Top of Given entries
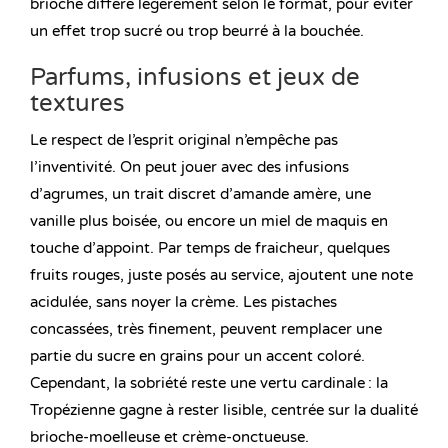
brioche diffère légèrement selon le format, pour éviter
un effet trop sucré ou trop beurré à la bouchée.
Parfums, infusions et jeux de
textures
Le respect de l’esprit original n’empêche pas
l’inventivité. On peut jouer avec des infusions
d’agrumes, un trait discret d’amande amère, une
vanille plus boisée, ou encore un miel de maquis en
touche d’appoint. Par temps de fraicheur, quelques
fruits rouges, juste posés au service, ajoutent une note
acidulée, sans noyer la crème. Les pistaches
concassées, très finement, peuvent remplacer une
partie du sucre en grains pour un accent coloré.
Cependant, la sobriété reste une vertu cardinale : la
Tropézienne gagne à rester lisible, centrée sur la dualité
brioche-moelleuse et crème-onctueuse.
Bottom of Given entries
Can you copy the text of the item above word for word, leaving the picture out?

brioche diffère légèrement selon le format, pour éviter
un effet trop sucré ou trop beurré à la bouchée.
Parfums, infusions et jeux de
textures
Le respect de l’esprit original n’empêche pas
l’inventivité. On peut jouer avec des infusions
d’agrumes, un trait discret d’amande amère, une
vanille plus boisée, ou encore un miel de maquis en
touche d’appoint. Par temps de fraicheur, quelques
fruits rouges, juste posés au service, ajoutent une note
acidulée, sans noyer la crème. Les pistaches
concassées, très finement, peuvent remplacer une
partie du sucre en grains pour un accent coloré.
Cependant, la sobriété reste une vertu cardinale : la
Tropézienne gagne à rester lisible, centrée sur la dualité
brioche-moelleuse et crème-onctueuse.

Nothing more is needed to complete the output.